La gobernadora pide que la legislación se pueda aplicar en su totalidad y demanda una rápida respuesta. ¿Porque urge acabar con las hordas salvajes de indocumentados que invaden a la tranquila gente de Arizona? No, porque hay elecciones en noviembre y los tiempos electorales andan ya ardientes como este verano, como lo indica la propaganda: fulano para representante estatal, zutano para senador y, claro, el otrora pro migrante John McCain, ex candidato presidencial republicano, por la relección al grito de “frontera segura”.

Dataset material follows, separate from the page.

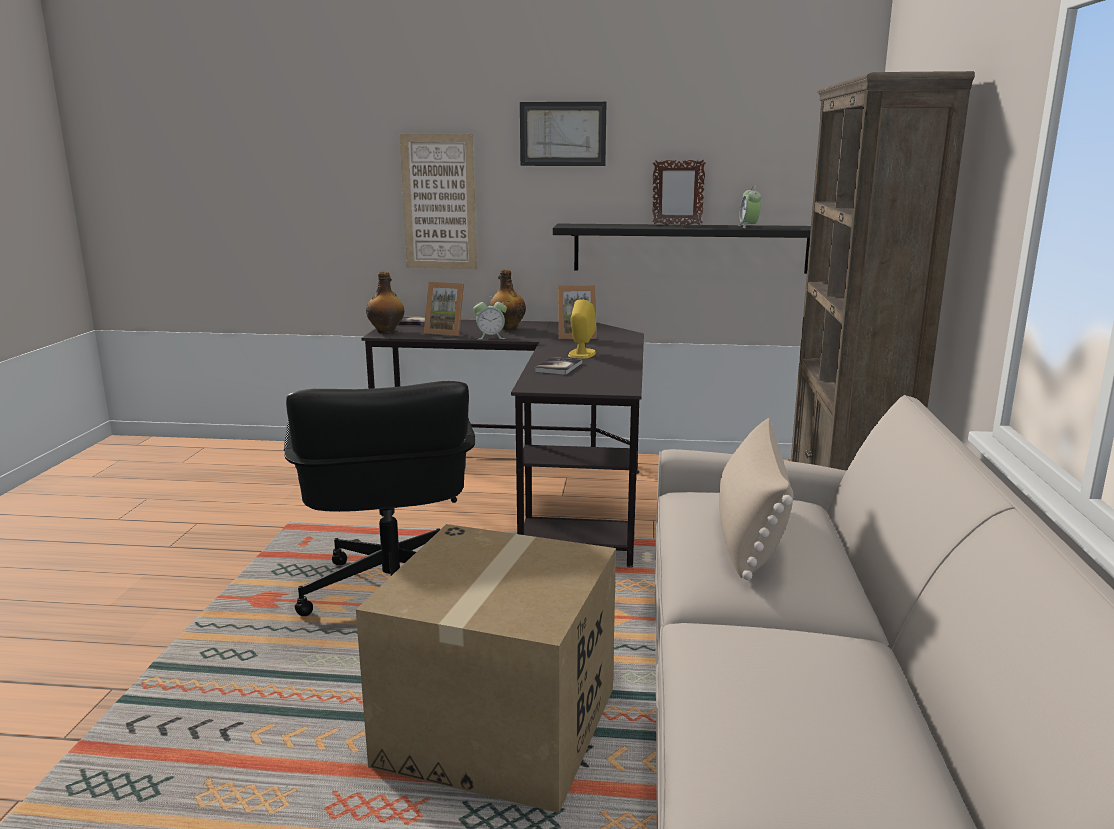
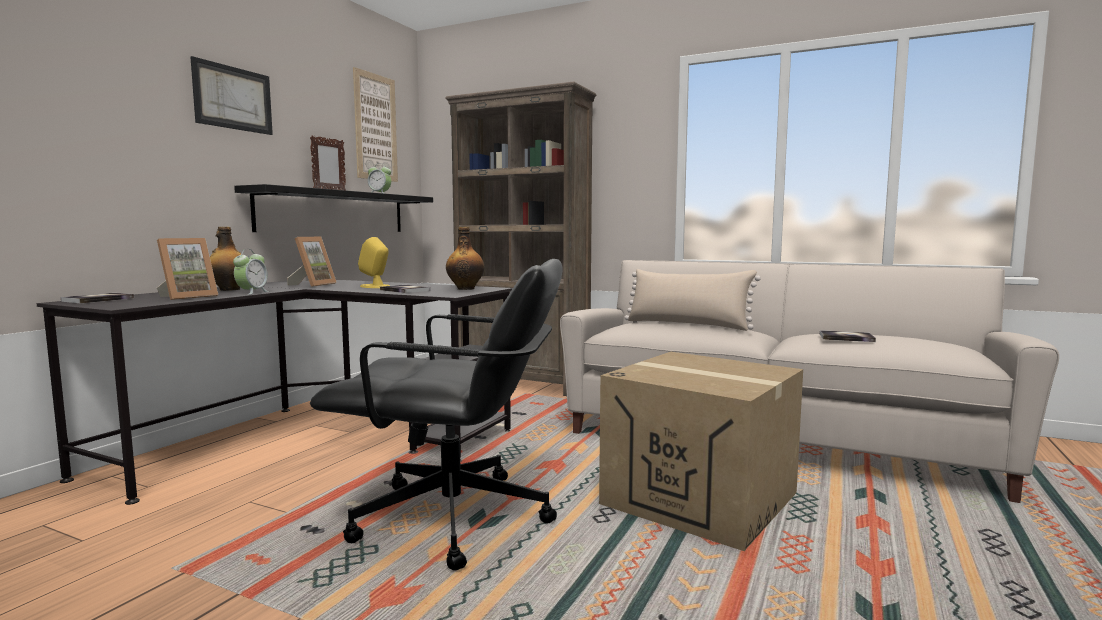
camera: 70 degrees left, 10 degrees down
(386, 331) = (112, 305): bottle -> bottle (466, 289)
(439, 202) = (101, 151): picture -> picture (375, 127)
(743, 667) = (846, 338): none -> book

Los conservadores de Arizona quieren que su ley tenga la dentadura completa y afilada. No les gusta sin los tres dientes que le quitó Bolton. Uno, la obligación de la policía de verificar el estatus migratorio de cualquier detenido por cualquier delito (incluyendo, claro, infracciones de tránsito). El que sigue es otra obligación, esta vez para los ciudadanos: cargar siempre documentos que demuestren su estancia legal en Estados Unidos. El tercer diente va contra los jornaleros que piden trabajo fuera de los centros comerciales, lo que según la ley multicitada, es delito.
Un diente que sobrevivió a la juez –ahora víctima de un alud de amenazas– es el artículo de la ley que castiga a quien transporte a un indocumentado. “Por eso se fue a Colorado el papá de mi novia”, dice David, un joven estudiante de sicología nacido en California de padres poblanos. La mitad de su familia, la mitad que tiene papeles, está aquí, en las protestas, desde abril. La otra mitad, como muchos de sus vecinos, prefiere no salir más que a las compras. David concluye: “Arpaio no me va a parar”, y sigue en la protesta.